Dozens of old photographs showing farming around Buriton in years gone by will be followed by a look into the future.
Until relatively recent times the population of the parish has always been mainly agricultural with most families working on the land. Although the numbers employed in agriculture declined, farming retained its significance in village life.
As well as dairy herds, beef cattle and thousands of sheep on the downs, scores of horses were kept in the village providing the main engines of work.
Hay-making and harvest time were significant parts of the local calendar – with the added romance of the hop-picking season when scores of visiting families camped around the village to gather in the crop so that it could be dried in huge local kilns, ready to be despatched to breweries.

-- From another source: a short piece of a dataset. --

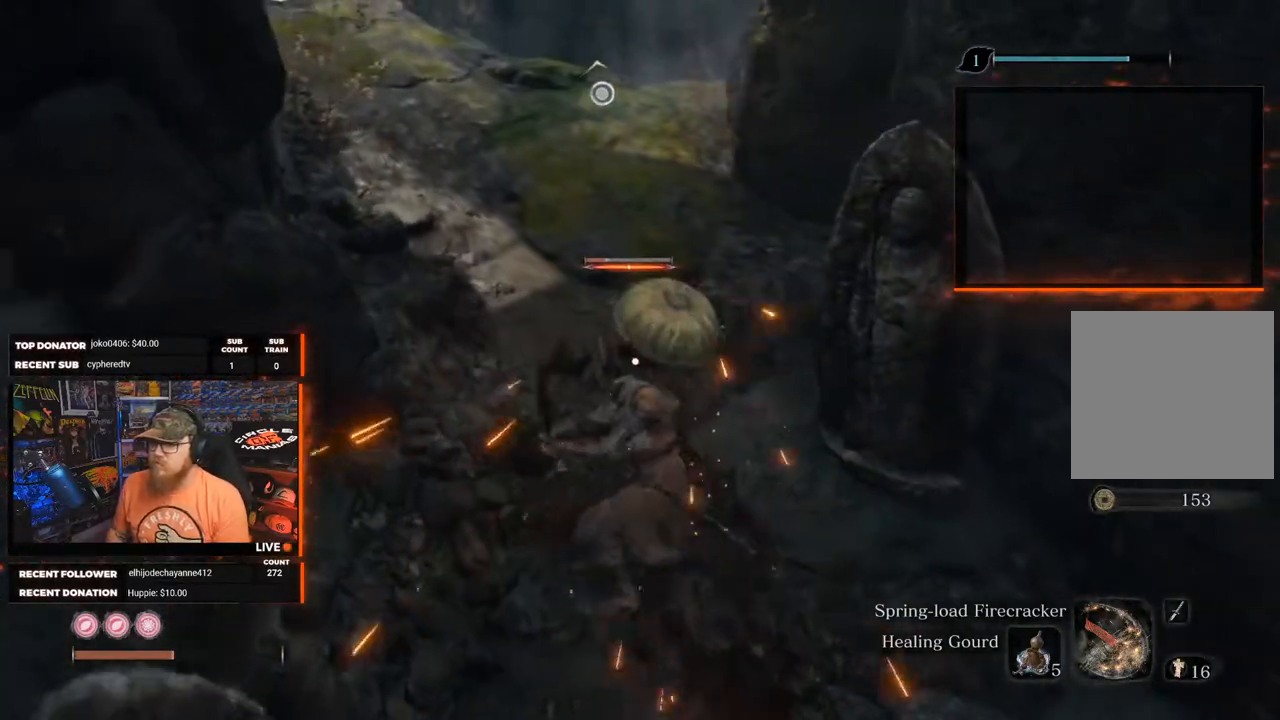
{"buttons": [], "left_stick": "up-right", "right_stick": "center", "events": [[17, "R1", "up"], [83, "R1", "down"], [150, "R1", "up"], [200, "R1", "down"], [300, "R1", "up"], [367, "R1", "down"], [467, "R1", "up"]]}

Photographs from the last hundred years and beyond will illustrate how farming has changed – followed by an up-to-date insight into new practices and priorities.
Colin Headley, who facilitates the South Downs Farmers Group, will explain how farming is playing an increasingly important role in delivering environmental and health benefits.
Members of this local farmers group are all motivated by a deep respect for the landscape of the South Downs – and they have a shared passion to farm in a way which delivers public benefits, including high quality, affordable food, as well as protecting resources and enhancing the natural environment and wildlife.
With these goals in mind, farming is changing yet again and Colin will describe some of the priorities, activities and achievements.
The talk will take place in Buriton Village Hall near Petersfield on Wednesday 10 April, commencing at 7.30pm.
Admission is free with a retiring collection. All are welcome.